Além da interdição de novos empréstimos, o banco tem endurecido sua posição em outras frentes. As negociações de dívidas estão mais severas, e a concessão de crédito exige maior cautela, com pedidos de pagamentos acelerados e garantias mais robustas. Essa reconfiguração na estratégia do maior financiador do setor se sucede à decisão judicial que permitiu a produtores individuais pleitearem proteção contra credores, bem como a ajustes contábeis internos que culminaram no registro do menor lucro da instituição em quase cinco anos, reportado no segundo trimestre do ano corrente.
Banco do Brasil Restringe Crédito a Produtores Rurais com RJ
Os números divulgados pelo próprio Banco do Brasil ilustram a magnitude do problema: um montante de R$ 5,4 bilhões em empréstimos está inadimplente em decorrência de solicitações de recuperação judicial, englobando 808 produtores rurais. Esse universo de clientes, entre 1 milhão de correntistas, contrasta com uma carteira de crédito destinada ao agronegócio que alcançou R$ 404,9 bilhões até junho. Os dados demonstram o impacto financeiro direto que a onda de recuperação judicial tem causado no caixa da instituição.
Prince, com mais de 25 anos de dedicação ao Banco do Brasil, observa que o agronegócio atravessa um período de “transformação profunda”. Ele destaca a inédita situação de 75% dos produtores em mora financeira enfrentarem essa condição pela primeira vez, evidenciando uma alteração no perfil de endividamento do setor. A taxa de inadimplência da carteira rural ascendeu 2,2 pontos percentuais em um ano, atingindo 3,5% em junho, mesmo entre aqueles que não acionaram a proteção judicial. Esse cenário alarmante demonstra uma vulnerabilidade crescente entre os agricultores.
Esse cenário de crescente inadimplência forçou o Banco do Brasil a aumentar as provisões para perdas com crédito, impactando diretamente sua rentabilidade. O retorno sobre o patrimônio líquido da instituição declinou de 21,6% para 8,4% no mesmo período, sublinhando que a queda no lucro do Banco do Brasil é um indicador palpável das adversidades enfrentadas por agricultores e entidades financeiras num dos mais proeminentes polos agrícolas globais. As consequências dessa instabilidade financeira ressoam por toda a cadeia produtiva.
Os elevados custos relacionados ao crédito rural colocaram o Banco do Brasil na lanterna entre os grandes bancos nacionais no primeiro semestre do ano. Analistas de mercado antecipam que essa diferença se manterá nos próximos balanços.

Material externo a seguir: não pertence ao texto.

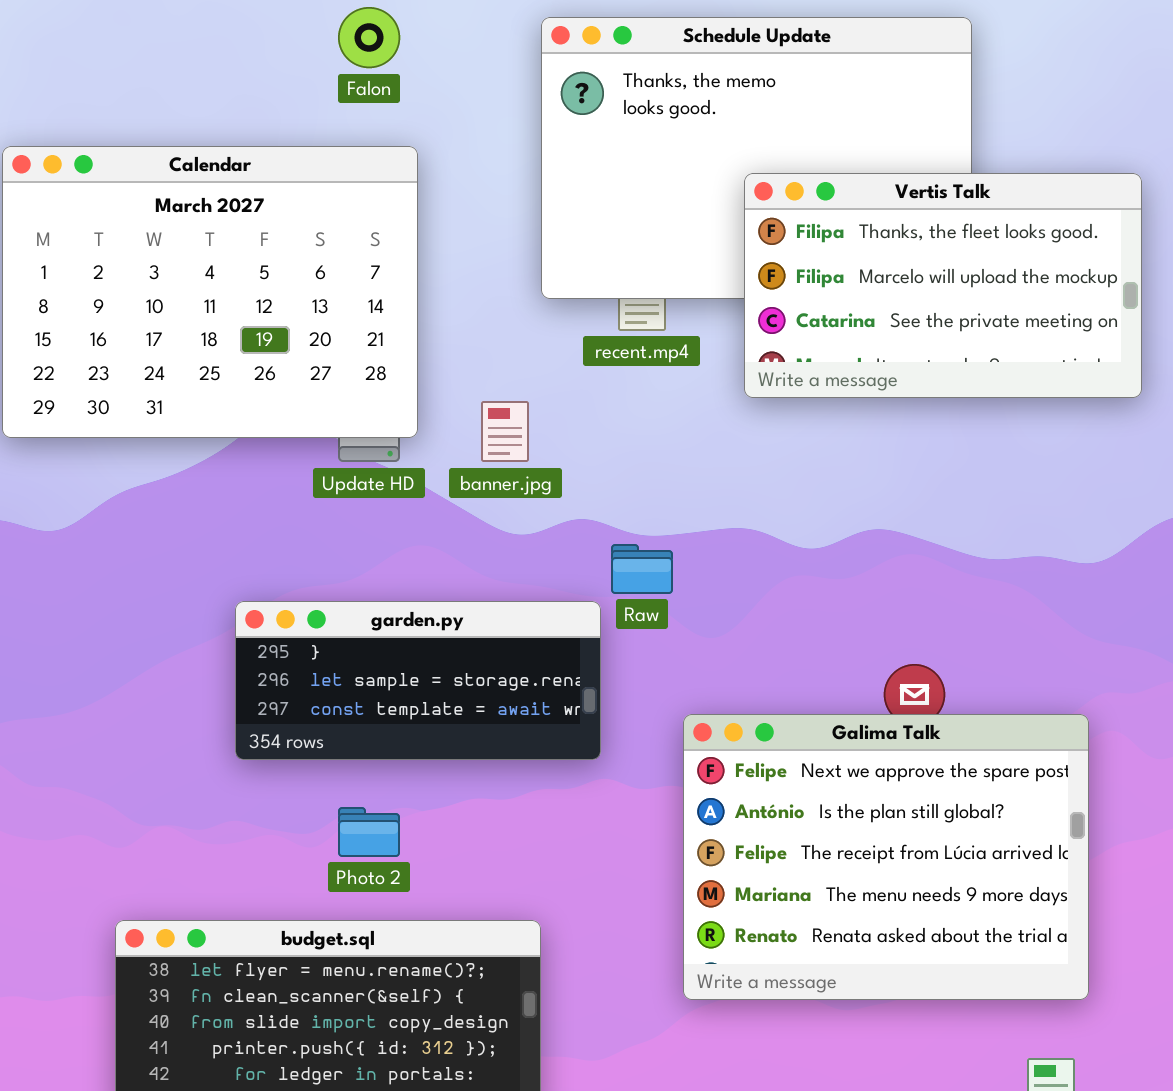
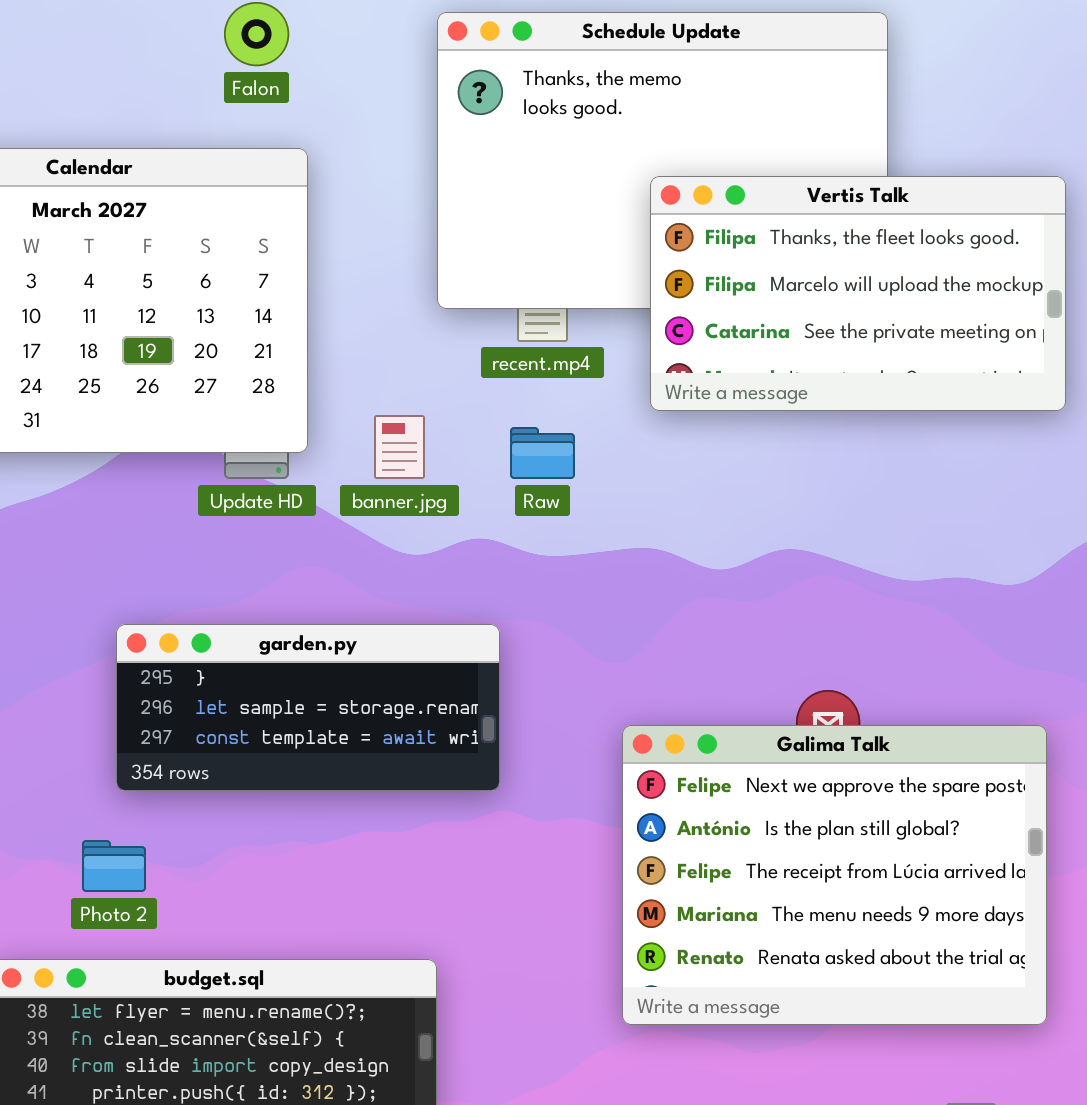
Raw: [611,544,673,594] -> [510,427,575,479], moved
Galima Talk: [683,714,1089,1000] -> [622,725,1047,1025], moved
Photo 2: [338,807,400,857] -> [82,840,146,892], moved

Pedro Leduc, analista do Itaú BBA, comentou em relatório sobre o terceiro trimestre que o Banco do Brasil “deve ser o último a divulgar resultados e provavelmente o mais fraco do grupo”. A publicação do balanço está prevista para 12 de novembro. Gustavo Schroden, analista do Citigroup, corrobora essa expectativa, prevendo que o terceiro trimestre será o mais desfavorável do ano para o Banco do Brasil, dada a persistência dos desafios no agronegócio.
A expectativa é que um programa de renegociação de dívidas lançado pelo governo ainda não surta efeitos expressivos no balanço iminente, pois o banco só o disponibilizou no final de outubro. No entanto, quaisquer sinais de adesão dos clientes a esta iniciativa serão observados como um “indicador relevante” por analistas como Schroden, fornecendo pistas sobre a capacidade do governo em aliviar as tensões no setor. Os resultados efetivos das renegociações são cruciais para a estabilidade futura.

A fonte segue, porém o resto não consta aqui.